Memory Foods:
What Helps Prevent Memory Loss?

M. Chris Wolf, Ph.D.

Memory foods are an issue that concerns many people as they age and their memory comes more into focus. Should you consume more or less calories as you age? Are their certain foods that we should avoid.

Recent research on the topic of nutrition, food and memory was presented at the American Academy of Neurology's 64th Annual Meeting in New Orleans April 21 to April 28, 2012. Mild Cognitive Impairment (MCI) is the stage between normal memory loss that comes with aging and early Alzheimer's disease.

Memory Foods Researched

The researchers reported, "We observed a dose-response pattern which simply means; the higher the amount of calories consumed each day, the higher the risk of MCI," said research director Yonas E. Geda, MD, MSc, with the Mayo Clinic in Scottsdale, Arizona and a member of the American Academy of Neurology.

The research involved 1,233 subjects between the ages of 70 and 89 who were free of dementia residing in Olmsted County, Minn. Of those, 163 had MCI. Participants reported the amount of calories they ate or drank in a food survey and were divided into three equal groups based on their daily caloric use. One-third of the participants consumed between 600 and 1,526 calories per day, one-third between 1,526 and 2,143 and one-third consumed between 2,143 and 6,000 calories per day.

Memory Foods and MCI

The probability of having MCI more than doubled for those in the greatest calorie-consuming group compared to those in the lowest calorie-consuming bracket. The results were identical after adjusting for history of stroke, diabetes, amount of education, and other variables that can affect risk of memory loss. There was no significant difference in risk for the middle group.

"Cutting calories and eating foods that make up a healthy diet may be a simpler way to prevent memory loss as we age," said Geda.

The co-authors of the study include Ronald C. Petersen, MD, Fellow of the American Academy of Neurology, and other researchers with the Mayo Clinic Study of Aging in Minnesota.

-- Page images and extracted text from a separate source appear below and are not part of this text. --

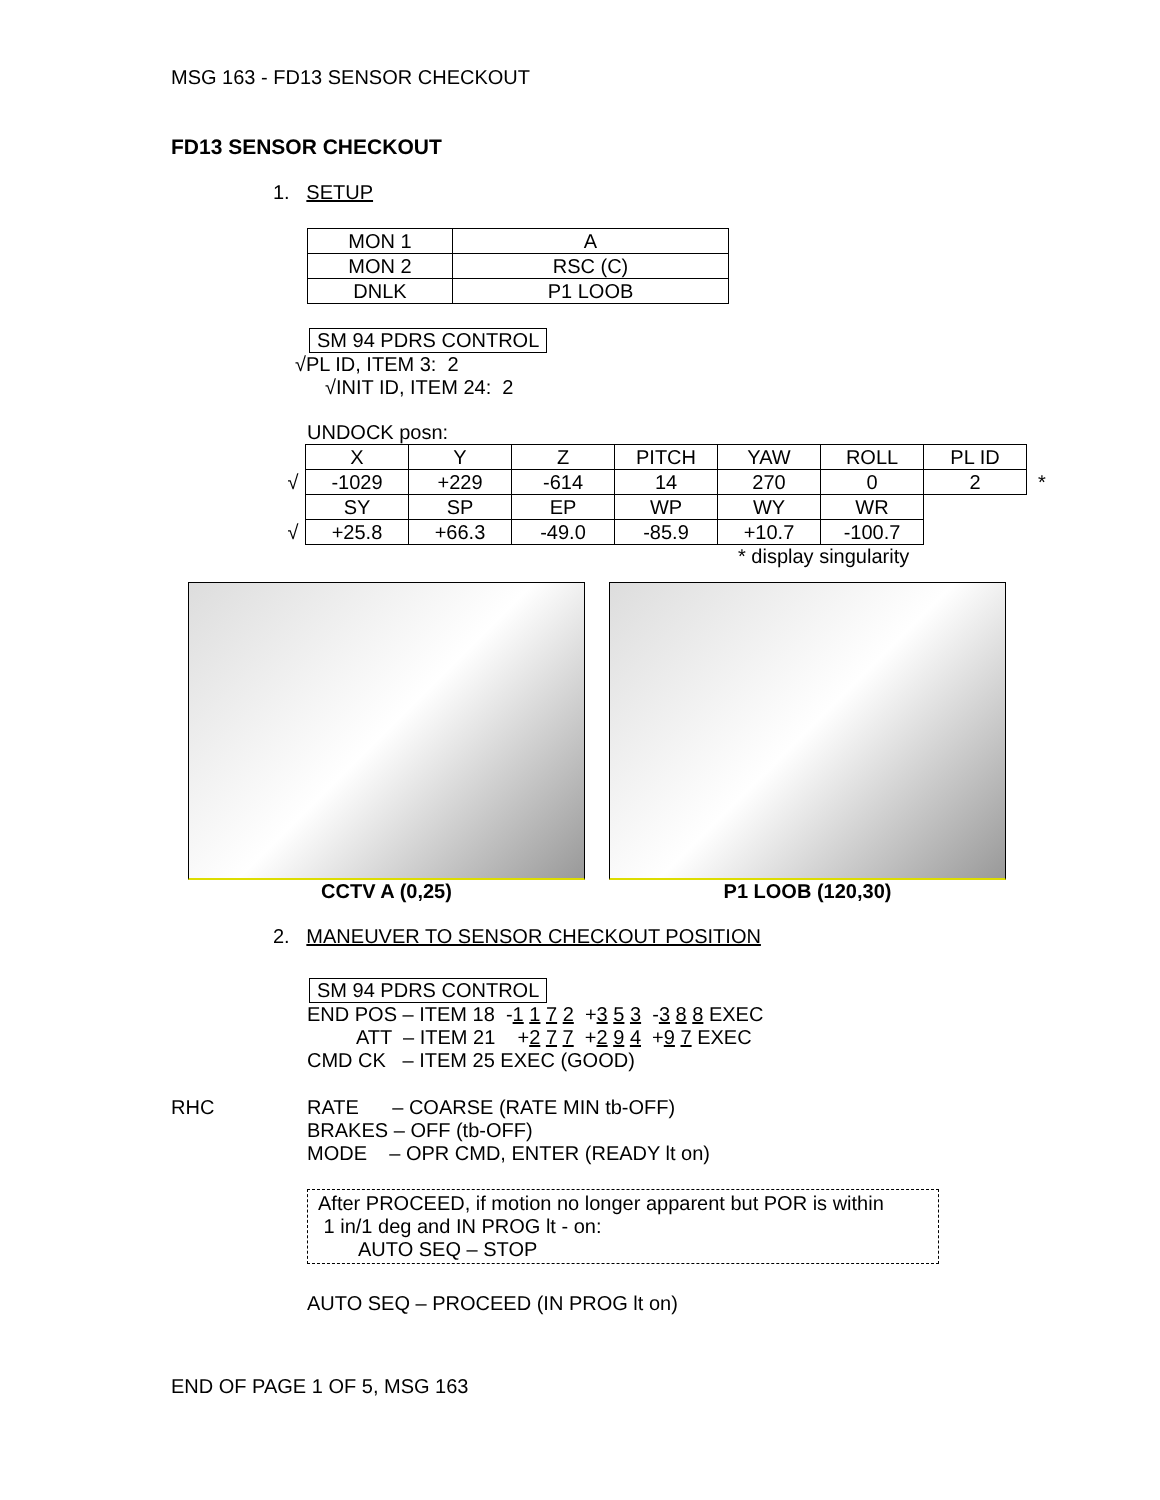MSG 163 - FD13 SENSOR CHECKOUT
FD13 SENSOR CHECKOUT
1. SETUP
| MON 1 | A |
| MON 2 | RSC (C) |
| DNLK | P1 LOOB |
SM 94 PDRS CONTROL
√PL ID, ITEM 3: 2
√INIT ID, ITEM 24: 2
UNDOCK posn:
| | X | Y | Z | PITCH | YAW | ROLL | PL ID | |
| √ | -1029 | +229 | -614 | 14 | 270 | 0 | 2 | * |
| | SY | SP | EP | WP | WY | WR | | |
| √ | +25.8 | +66.3 | -49.0 | -85.9 | +10.7 | -100.7 | | |
* display singularity
CCTV A (0,25) P1 LOOB (120,30)
2. MANEUVER TO SENSOR CHECKOUT POSITION
SM 94 PDRS CONTROL
END POS – ITEM 18 -1 1 7 2 +3 5 3 -3 8 8 EXEC
ATT – ITEM 21 +2 7 7 +2 9 4 +9 7 EXEC
CMD CK – ITEM 25 EXEC (GOOD)
RHC RATE – COARSE (RATE MIN tb-OFF)
BRAKES – OFF (tb-OFF)
MODE – OPR CMD, ENTER (READY lt on)
After PROCEED, if motion no longer apparent but POR is within
1 in/1 deg and IN PROG lt - on:
AUTO SEQ – STOP
AUTO SEQ – PROCEED (IN PROG lt on)
END OF PAGE 1 OF 5, MSG 163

New research suggests that consuming between 2,100 and 6,000 calories per day may double the risk of memory loss, or mild cognitive impairment (MCI), among people age 70 or greater. It is not known what the effects is on memory in other age groups.

You can learn more about Alzheimer's disease and its effects by visiting other pages on our site.

The study was supported by the National Institutes of Health, the Robert Wood Johnson Foundation and the Robert H. and Clarice Smith and Abigail van Buren Alzheimer's Disease Research Program.